Why I Built a RAG Pipeline Without LangChain (And What I Learned)
When I started building AskMyCourse, the natural first instinct was to reach for LangChain. It is, after all, the default framework most tutorials recommend for anything involving retrieval-augmented generation. But after a week of fighting with opaque abstractions, callback chains that swallowed errors silently, and configuration objects three layers deep, I made a decision that turned out to be one of the best architectural choices of the project: I threw it all out and built the retrieval pipeline from scratch.
The core of the system uses a hybrid retrieval strategy combining dense vector search (via OpenAI embeddings stored in a PostgreSQL pgvector index) with sparse BM25 keyword matching. The two result sets are merged using Reciprocal Rank Fusion, a technique that weights documents based on their rank position across multiple retrieval methods rather than raw scores. The elegance of RRF is that it does not require score normalization between fundamentally different ranking systems -- it just works. In practice, this gave us significantly better recall on edge-case queries where pure semantic search would miss keyword-heavy technical content, and pure keyword search would miss paraphrased questions.
The citation algorithm was another piece I built from the ground up. Most RAG implementations punt on citation quality -- they either dump all retrieved chunks as "sources" regardless of whether the model actually used them, or they rely on the LLM to self-cite (which is unreliable). Instead, I implemented a post-generation alignment step that maps spans of the generated answer back to specific source chunks using a combination of token overlap scoring and semantic similarity. The result is that every claim in the response carries a verifiable citation, and users can click through to the exact passage in their course material. This was the feature that drove the highest user satisfaction scores in early testing.

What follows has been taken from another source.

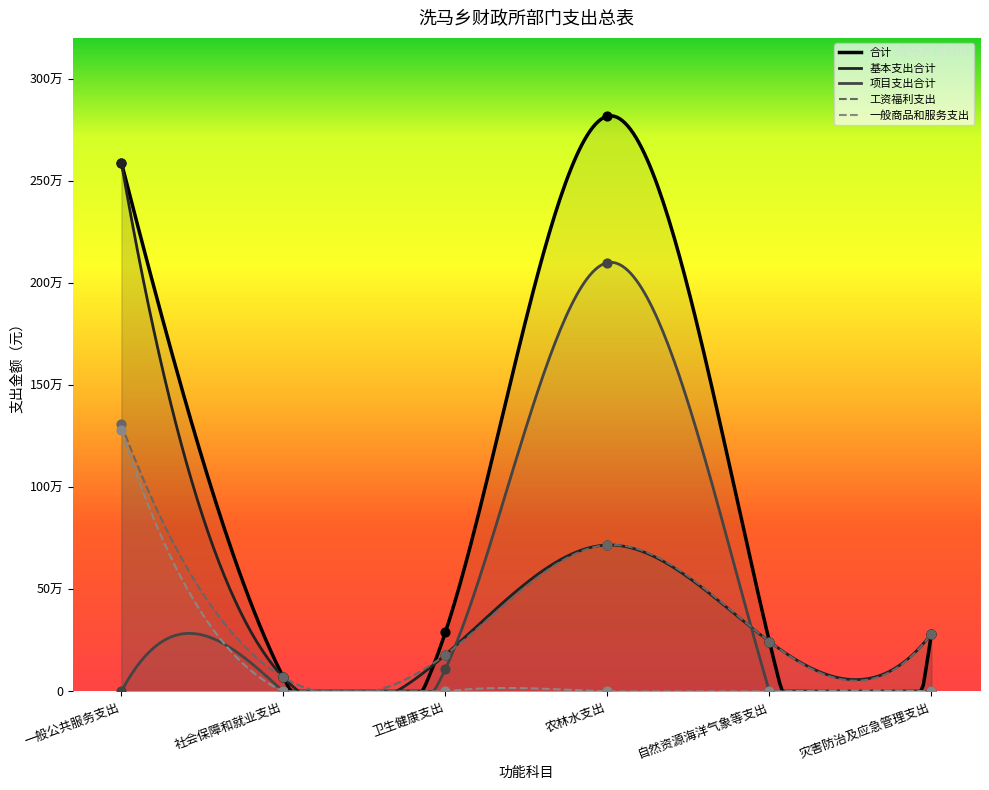

Is the value of 工资福利支出 at 社会保障和就业支出 greater than the value of 基本支出合计 at 农林水支出?

No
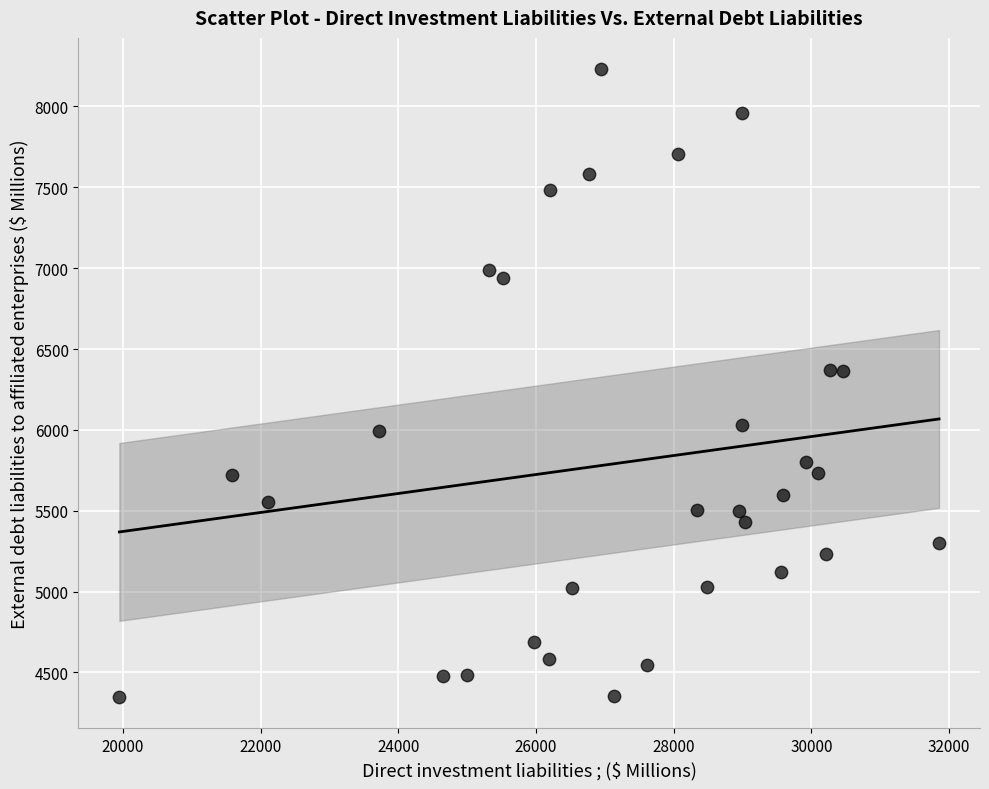

What is the range of X values (max minus min)?

11910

The lesson here is not that LangChain is bad -- it is a useful tool for prototyping and for teams that need to move fast on standard patterns. The lesson is that when your retrieval quality is the product, you need to own every layer of the pipeline. Abstractions are a tradeoff: they speed up the common case but make the uncommon case (which is where your differentiation lives) much harder to debug and optimize. For AskMyCourse, going framework-free meant I could iterate on retrieval quality in hours instead of days, and the final system outperformed every LangChain-based prototype I had built earlier.